4. Healthcare in Peru is cheap – but you get what you pay for
It was on our first night in Peru, in Puno, that we decided the Bolivia Bug had finally gotten the best of us and we heading to the Emergency Room at 4am.
While we didn’t have to wait too long, and our consultation with a doctor cost 12 soles or £2.70 each, it has to be said that the hygiene wasn’t fantastic in this hospital (pools of blood should not be left on the floor of consultation rooms for hours on end, for example).
If you happen to fall ill in Puno and can hold out until you get to a bigger, more developed city, we recommend you do. Remember that you will need to bring your passport to register to receive medical attention.
As always, even if the medical bills for consultations in a country are cheap, don’t ever travel without travel insurance. You never know what’s around the corner for you. We recommend searching through an insurance aggregator like TravelSupermarket to get the best deal for your travels.

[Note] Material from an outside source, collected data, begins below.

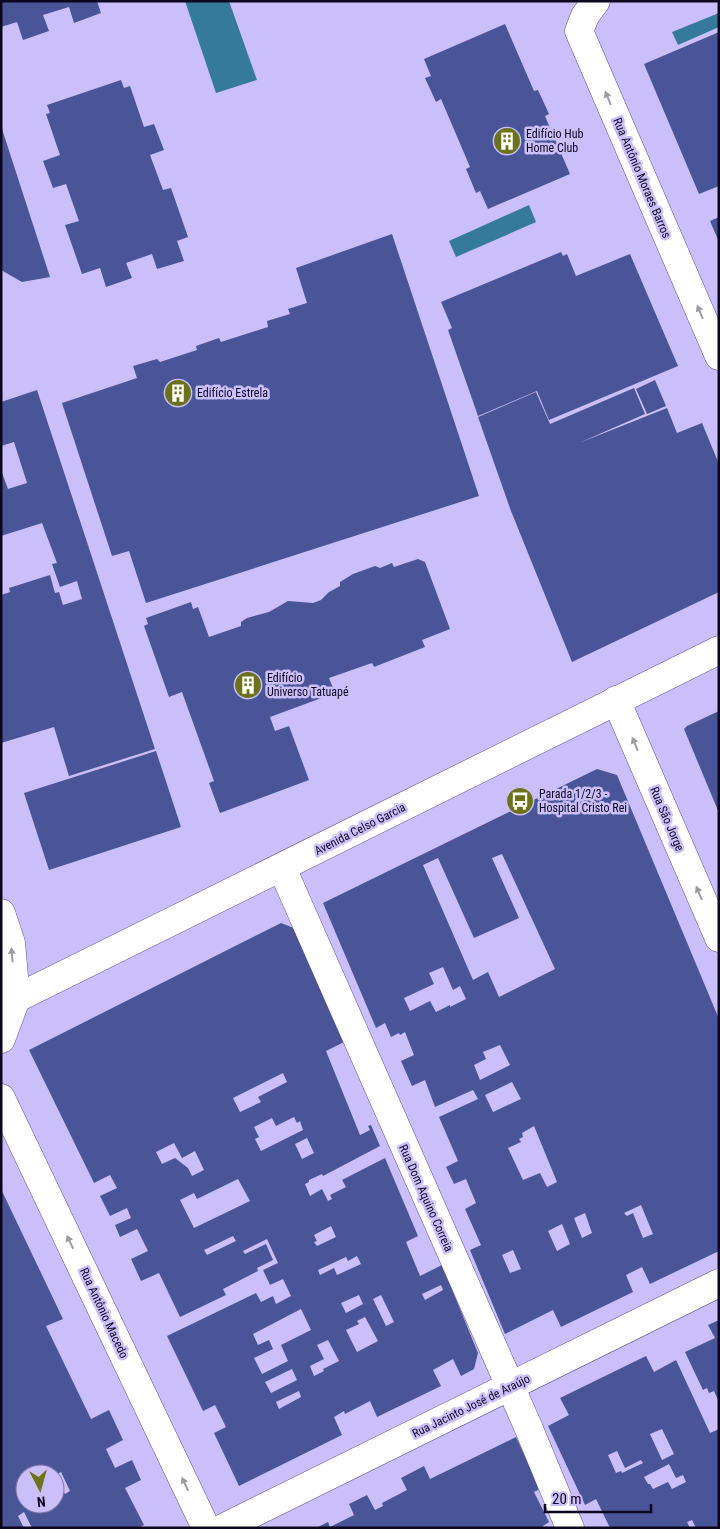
<svg xmlns="http://www.w3.org/2000/svg" width="720" height="1529" font-family="'Roboto Condensed',sans-serif">
	<rect width="100%" height="100%" fill="#cbbffb"/>
	<g fill="#357a9d">
		<polygon points="185,1 229,1 257,80 216,93"/>
		<polygon points="719,13 719,27 678,45 672,32"/>
		<polygon points="529,205 536,222 456,257 449,241"/>
	</g>
	<g fill="#495596" fill-rule="evenodd">
		<polygon points="1,1 97,1 101,13 74,23 69,7 43,15 49,31 23,40 17,22 1,27"/>
		<polygon points="505,24 534,91 538,90 549,114 545,116 570,174 488,209 480,191 476,193 466,169 470,167 441,99 436,102 425,78 431,76 424,59"/>
		<polygon points="719,32 719,186 699,194 644,64"/>
		<polygon points="121,80 124,88 130,86 144,127 154,124 164,150 150,155 163,190 171,188 188,237 177,241 184,261 157,269 152,254 126,263 132,278 106,287 100,268 82,274 65,225 79,221 66,184 53,188 43,161 60,155 46,114 50,113 47,105"/>
		<polygon points="2,129 50,277 22,282 1,270"/>
		<polygon points="719,217 719,242 710,221"/>
		<polygon points="392,234 479,496 146,603 129,551 112,556 62,403 137,378 133,366 157,359 160,362 197,350 196,346 219,338 221,342 268,327 267,321 290,314 288,309 307,303 296,268"/>
		<polygon points="561,252 563,256 567,254 576,276 630,254 678,366 549,420 537,391 478,416 448,330 452,328 441,302"/>
		<polygon points="655,380 666,406 647,414 636,389"/>
		<polygon points="634,388 645,414 579,443 667,408 677,433 702,423 719,464 719,592 572,662 511,511 478,417 536,392 550,424"/>
		<polygon points="37,390 155,749 69,776 54,727 1,743 1,595 10,592 9,588 50,575 55,593 59,592 63,605 82,599 77,581 60,587 52,564 57,563 42,523 1,536 1,470 8,489 27,483 14,442 1,446 1,402"/>
		<polygon points="418,559 425,562 450,629 422,640 425,647 374,667 372,663 329,678 335,693 270,717 275,731 289,726 309,780 220,813 209,783 214,781 182,692 169,697 144,626 148,624 146,618 191,602 193,609 198,607 209,637 241,626 241,622 247,618 269,612 288,601 313,603 321,600 329,592 340,586 340,582 353,574 375,566 380,568 392,563 394,567"/>
		<polygon points="719,711 719,813 684,729 687,726"/>
		<polygon points="156,751 181,827 49,870 24,793"/>
		<path d="M597 769 617 775 719 1019V1251L650 1284 642 1267 626 1275 633 1292 561 1327 553 1310 505 1334 470 1250 481 1245 465 1209 476 1203 466 1179 454 1184 446 1167 458 1161 439 1117 478 1099 473 1090 435 1107 425 1080 412 1086 401 1061 414 1055 405 1032 400 1035 399 1033 391 1037 385 1023 376 1028 323 903ZM502 854 555 969 499 997 488 972 473 980 423 865 438 858 474 938 519 918 492 858ZM443 967 453 990 460 986 466 999 450 1007V1005L436 1012 430 1001 410 1011 404 998 434 984 429 973ZM500 1045 510 1065 480 1080 474 1065 486 1059 483 1052ZM512 1082 521 1099 493 1112 485 1095ZM534 1126 557 1182 547 1187 540 1173 523 1180 508 1148 521 1142 519 1139 523 1137 522 1133ZM641 1205 653 1234 643 1238 633 1213 627 1216 624 1213ZM585 1213 592 1233 582 1238 574 1218ZM562 1224 570 1244 557 1251 548 1231ZM513 1250 521 1269 510 1273 502 1255Z"/>
		<path d="M281 923 299 930 346 1041 326 1051 360 1135 370 1130 368 1126 371 1125 380 1146 323 1176 322 1174 309 1180V1182L305 1184 310 1196 322 1189 328 1201 332 1199 330 1195 346 1187 342 1180 385 1158 418 1236 406 1242 420 1276 442 1265 478 1353 474 1369 461 1376 453 1359 433 1370 441 1386 377 1417 370 1401 345 1414 344 1411 334 1417 342 1435 239 1486 214 1433 226 1427 215 1405 203 1411 167 1336 256 1293 261 1302 273 1296 276 1304 291 1296 283 1279 270 1285 263 1270 278 1263 267 1239 243 1251 245 1254 266 1244 273 1260 257 1268 258 1271 223 1289 226 1295 180 1317 159 1273 141 1281 131 1259 148 1251 137 1229 120 1237 115 1225 131 1218 127 1208 110 1216 100 1196 117 1188 110 1175 94 1183 29 1050ZM283 1073 287 1082 258 1097 261 1102 240 1112 233 1098ZM294 1117 297 1123 300 1121 303 1130 261 1151 255 1139 259 1137 254 1127 272 1118 276 1126ZM307 1138 314 1153 302 1159 295 1144ZM174 1143 182 1158 195 1151 204 1170 192 1176 188 1168 175 1158 162 1164 156 1152ZM238 1179 250 1201 194 1228 180 1200 194 1193 197 1199ZM331 1226 336 1237 317 1246 314 1242 317 1241 314 1235ZM233 1236 236 1241 207 1255 204 1250ZM357 1256 361 1264 337 1275 334 1268 320 1275 318 1270 346 1257 348 1261ZM441 1285 443 1290 425 1300 422 1294ZM359 1295 363 1304 346 1313 341 1303ZM381 1295 394 1322 386 1326 373 1299ZM301 1309 311 1330 281 1345 288 1361 262 1374 254 1358 273 1349 269 1340 258 1345 253 1334ZM365 1317 378 1341 357 1352 346 1330 359 1324 357 1321ZM328 1340 339 1361 323 1369 324 1371 314 1376 310 1366 324 1359 317 1345ZM292 1369 297 1380 271 1393 265 1382ZM299 1391 301 1397 279 1409 276 1402Z"/>
		<path d="M1 1189 63 1319 46 1326 91 1419 109 1410 123 1440 106 1449 115 1468 132 1460 141 1480 125 1488 144 1525 138 1528H32L24 1512 18 1516 24 1528H1ZM61 1472 70 1491 65 1494 55 1475V1504H25V1474L55 1475Z"/>
		<polygon points="719,1320 719,1402 714,1391 709,1393 707,1388 703,1390 685,1352 715,1338 708,1325"/>
		<path d="M646 1356 654 1372 676 1360 710 1433 719 1429V1528H696L692 1520 687 1522 690 1528H610L596 1499 585 1505 548 1426 569 1415 560 1398ZM662 1429 674 1454 662 1460 650 1434ZM617 1451 625 1468 641 1460 643 1463 622 1473 621 1471 616 1473 608 1455ZM669 1464 676 1478 683 1475 686 1482 672 1489 668 1482 653 1489 650 1484H648L644 1477Z"/>
		<polygon points="516,1437 540,1489 534,1492 549,1522 543,1526 544,1528 316,1528 328,1522 330,1527 354,1515 349,1504 367,1495 375,1510 383,1506 382,1503 407,1490 401,1478 424,1466 430,1479"/>
	</g>
	<g fill="none" stroke-linecap="round" stroke-linejoin="round">
		<g stroke="#604f91" stroke-width="29">
			<g id="street">
				<polyline points="596,1 585,16 579,31 719,356"/>
				<polyline points="616,700 719,938"/>
				<polyline points="282,868 529,1429 570,1528"/>
				<polyline points="1,913 11,943 16,999 1,1039"/>
				<polyline points="1,1098 206,1528"/>
				<polyline points="223,1528 719,1283"/>
			</g>
		</g>
		<g stroke="#604f91" stroke-width="29">
			<polyline id="secondary" points="1,1006 719,650"/>
		</g>
		<use href="#street" stroke="#fff" stroke-width="28"/>
		<use href="#secondary" stroke="#fff" stroke-width="28"/>
	</g>
	<defs><path id="oneway-solid" d="M-6-.8H1V-3.2L6.5 0L1 3.2V.8H-6Z" transform="scale(1.25)"/></defs>
	<g fill="#9e9ba5">
		<use href="#oneway-solid" transform="translate(608 98) rotate(-113)"/>
		<use href="#oneway-solid" transform="translate(700 312) rotate(-113)"/>
		<use href="#oneway-solid" transform="translate(635 744) rotate(-113)"/>
		<use href="#oneway-solid" transform="translate(699 893) rotate(-113)"/>
		<use href="#oneway-solid" transform="translate(12 955) rotate(-95)"/>
		<use href="#oneway-solid" transform="translate(70 1242) rotate(-115)"/>
		<use href="#oneway-solid" transform="translate(185 1484) rotate(-115)"/>
	</g>
	<defs>
		<g id="building-disc" transform="scale(1.4375)"><circle r="9.5" fill="#6b7219" stroke="#cbbffb"/><path d="M-4-6H4V6H1V3H-1V6H-4ZM-2.5-4.3h1.7v1.8h-1.7ZM.8-4.3h1.7v1.8H.8ZM-2.5-1h1.7V.8h-1.7ZM.8-1h1.7V.8H.8Z" fill="#fff"/></g>
		<g id="bus-disc" transform="scale(1.4375)"><circle r="9.5" fill="#6b7219" stroke="#cbbffb"/><path d="M-5-6H5V4H4V6H2V4H-2V6H-4V4H-5ZM-3.5-4V0h7V-4ZM-3.5 1.2v1.5H-2V1.2ZM2 1.2v1.5H3.5V1.2Z" fill="#fff"/></g>
	</defs>
	<g fill-rule="evenodd">
		<use href="#building-disc" x="507" y="141"/>
		<use href="#building-disc" x="178" y="393"/>
		<use href="#building-disc" x="248" y="685"/>
		<use href="#bus-disc" x="520" y="801"/>
	</g>
	<g text-anchor="middle" dominant-baseline="central" stroke-width="5" stroke-linejoin="round" paint-order="stroke">
		<g font-size="12" fill="#0d061f" stroke="#cbbffb" text-anchor="start">
			<text x="526" y="134">Edifício Hub<tspan x="526" dy="14">Home Club</tspan></text>
			<text x="197" y="393">Edifício Estrela</text>
			<text x="267" y="678">Edifício<tspan x="267" dy="14">Universo Tatuapé</tspan></text>
			<text x="539" y="794">Parada 1/2/3 -<tspan x="539" dy="14">Hospital Cristo Rei</tspan></text>
		</g>
		<g font-size="12" fill="#0d061f" stroke="#cbbffb">
			<text transform="translate(642 178) rotate(67)">Rua Antônio Moraes Barros</text>
			<text transform="translate(667 819) rotate(67)">Rua São Jorge</text>
			<text transform="translate(360 829) rotate(-27)">Avenida Celso Garcia</text>
			<text transform="translate(426 1198) rotate(66)">Rua Dom Aquino Correia</text>
			<text transform="translate(104 1313) rotate(65)">Rua Antônio Macedo</text>
			<text transform="translate(471 1406) rotate(-26)">Rua Jacinto José de Araújo</text>
		</g>
	</g>
	<rect width="720" height="1529" fill="none" stroke="#0d061f" stroke-width="5"/>
	<g transform="translate(40 1489) rotate(174)"><circle r="24" fill="#cbbffb" stroke="#7f75a3"/>
	<path d="M0-4L9 19L0 12L-9 19Z" fill="#6b7219"/>
	<text y="-8" font-size="14" font-weight="bold" text-anchor="middle" fill="#0d061f">N</text>
	</g>
	<path d="M545 1504v8h106v-8" fill="none" stroke="#0d061f" stroke-width="2.5"/>
	<text x="552" y="1504" font-size="15" fill="#0d061f" stroke="#cbbffb" stroke-width="4" paint-order="stroke">20 m</text>
</svg>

5. Peru’s altitude can take some getting used to
Peru actually boasts having the highest permanent settlement in the world, La Rinconada, which sits at over 5000m altitude. While that’s not necessarily top of tourists’ bucketlists, there are plenty of other popular destinations for Peru backpacking (namely Rainbow Mountain) that will require acclimatisation.

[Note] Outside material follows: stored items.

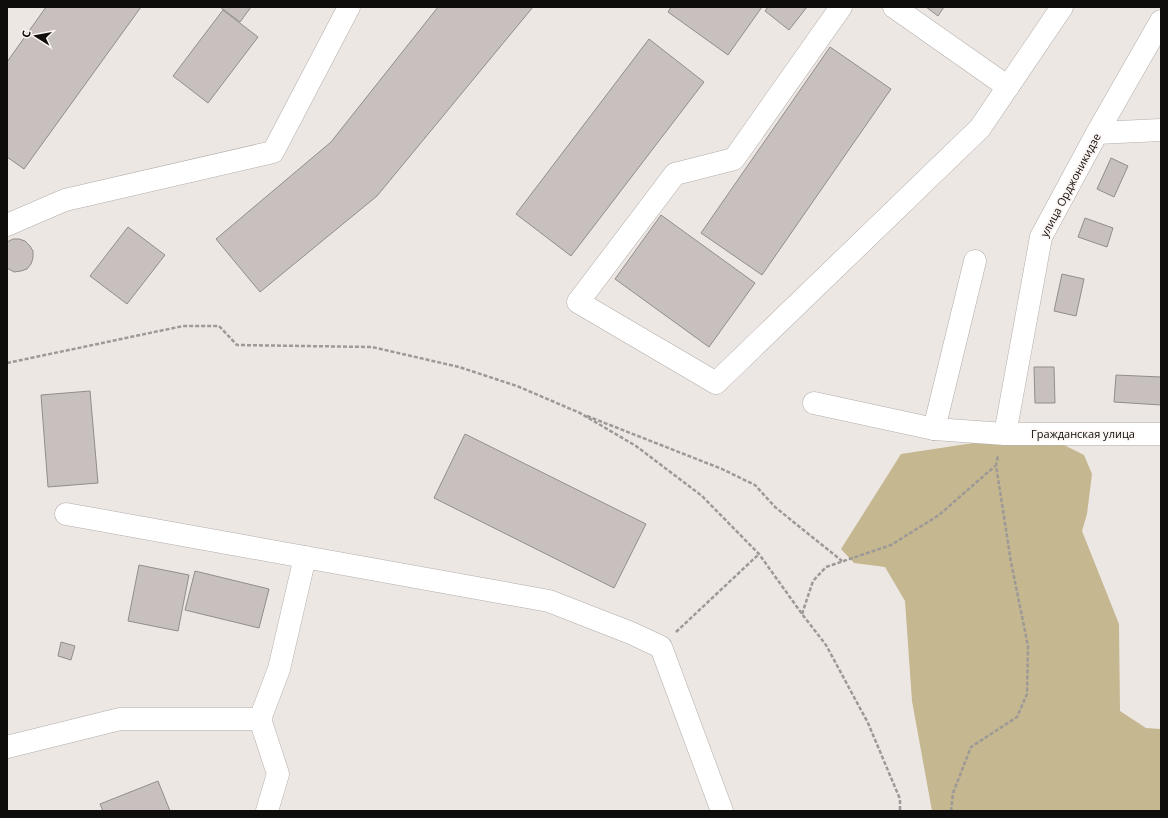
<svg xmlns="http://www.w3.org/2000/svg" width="1168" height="818" font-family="'Open Sans',sans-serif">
	<rect width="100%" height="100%" fill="#ede7e4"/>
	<path fill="#c5b790" d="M980,442l84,3 20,10 8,19 -5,40 -5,17 37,93 1,87 26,17 15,1v82h-229l-20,-110 -7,-100 -20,-34 -31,-4 -13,-14 60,-95z"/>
	<g fill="#c7c0bf" stroke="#928c8b">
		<path d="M46,7h95l-117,162 -17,-12v-95z"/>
		<path d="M220,7h31l-11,15z"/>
		<path d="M438,7h95l-156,189 -117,96 -44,-53 115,-97z"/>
		<path d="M671,7h91l-34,48 -60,-43z"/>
		<path d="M768,7h39l-18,23 -24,-19z"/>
		<path d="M926,7h18l-6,9z"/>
		<path d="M223,10l35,27 -50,66 -35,-27z"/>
		<path d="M649,39l55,43 -133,174 -55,-42z"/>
		<path d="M830,47l61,42 -129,186 -61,-42z"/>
		<path d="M1111,158l17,8 -14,31 -17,-8z"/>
		<path d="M661,215l94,68 -46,64 -94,-68z"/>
		<path d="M1085,218l28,10 -6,19 -29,-10z"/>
		<path d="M128,227l37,28 -38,49 -37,-28z"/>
		<path d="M13,239h6l6,2 5,5 3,5v7l-2,6 -4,5 -6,2 -7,1 -7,-4v-26z"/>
		<path d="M1062,274l22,5 -8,37 -22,-5z"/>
		<path d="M1034,367h20l1,36h-20z"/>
		<path d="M1116,375l45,2v28l-47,-3z"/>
		<path d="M90,391l8,92 -50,4 -7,-92z"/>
		<path d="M465,434l181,90 -32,64 -180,-90z"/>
		<path d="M139,565l50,10 -11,56 -50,-10z"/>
		<path d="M195,571l74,18 -10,39 -74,-18z"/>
		<path d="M61,642l14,4 -4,14 -13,-4z"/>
		<path d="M158,781l12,30h-67l-3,-7z"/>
	</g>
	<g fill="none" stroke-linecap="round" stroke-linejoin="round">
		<defs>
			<g id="minor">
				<path d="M841,7l-107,152 -59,15 -97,128 138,81 264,-255 82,-121"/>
				<path d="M894,7l114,80"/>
				<path d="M1097,133l64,-3"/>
				<path d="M7,225l58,-25 208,-48 76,-145"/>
				<path d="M814,403l120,26 71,5h156"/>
				<path d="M934,429l41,-168"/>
				<path d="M1005,434l36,-197 56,-104 64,-112"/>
				<path d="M66,514l483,87 82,32 30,14 61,164"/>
				<path d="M260,719l19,-50 26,-112"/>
				<path d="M7,747l113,-28h140l18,55 -11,37"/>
			</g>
		</defs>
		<use href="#minor" stroke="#b3adaa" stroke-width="23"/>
		<g stroke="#9d9997" stroke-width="2.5" stroke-dasharray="4 2" stroke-linecap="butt">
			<path d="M7,363l176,-37h36l18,19 135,2 87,20 58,19 63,27 56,33 66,50 57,58 43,60 24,31 42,78 32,76v12"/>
			<path d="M587,416l135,53 33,16 20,22 67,54"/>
			<path d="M802,614l11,-33 13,-14 65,-22 48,-30 56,-49"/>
			<path d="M676,632l83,-78"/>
			<path d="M951,811l2,-18 18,-46 46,-30 10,-23 1,-48 -17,-84 -15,-97 2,-9"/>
		</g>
		<use href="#minor" stroke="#fff" stroke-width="22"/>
	</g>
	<g text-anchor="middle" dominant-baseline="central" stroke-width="3" stroke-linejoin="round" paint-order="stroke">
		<g font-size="11" fill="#0f0d0c" stroke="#fbf4f1">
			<text transform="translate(1070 185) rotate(-62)">улица Орджоникидзе</text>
			<text x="1083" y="433">Гражданская улица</text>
		</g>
	</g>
	<rect width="1168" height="818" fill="none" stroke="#0f0d0c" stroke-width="16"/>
	<g transform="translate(36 36) rotate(281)" stroke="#fbf4f1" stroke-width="3" paint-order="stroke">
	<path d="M0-3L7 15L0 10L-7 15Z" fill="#0f0d0c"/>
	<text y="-6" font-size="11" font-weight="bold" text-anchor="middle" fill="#0f0d0c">С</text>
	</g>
</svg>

As it’s not linked to physical fitness, you’ll never know how you’ll react to altitude until you’re experiencing it, so give yourself the best chance of acclimatisation by starting low (i.e. Lima) and slowly working your way up to higher grounds. Don’t plan too much physical activity in the first day or two of reaching a high altitude place.
If you do struggle with altitude when Peru backpacking, pharmacies will stock some medicines to help, but you can also try the local remedy of chewing coca leaves. Make sure you’re drinking lots of water and avoiding alcohol until the altitude sickness passes over.
6. There is a malaria risk in the more remote parts of Peru
There is a risk of malaria in Peru, but generally only in the north where things get decidedly more jungly. If sticking to main cities you should be fine, but plan ahead for malaria tablets if you want to head inland to explore the Amazon, such as Iquitos.
Malaria tablets can be bought over the counter from pharmacies in Peru, and will be a lot cheaper than if you were to buy them at home for North Americans.
7. Entry requirements for Machu Picchu changed recently
In order to control the environmental damage done by so many thousands of feet shuffling all over the historical ruins every year, Machu Picchu has put some new requirements in place for visitors and begun limiting the number of tickets available each day.
As always, we recommend travelling during the shoulder season. That means the best time to visit Peru is October-November or May in our opinion, when it might not be the hottest temperature, but both rainfall and footfall are lower.
It’s very worth noting that due to high rainfall the official Inca Trail is closed during the entire month of February each year. We were actually backpacking Peru during the whole month of February though and it wasn’t horrendous by any means.
28th July is one particular date to try and absolutely avoid as it’s hugely popular with locals to travel during the festivities of Peru Independence Day.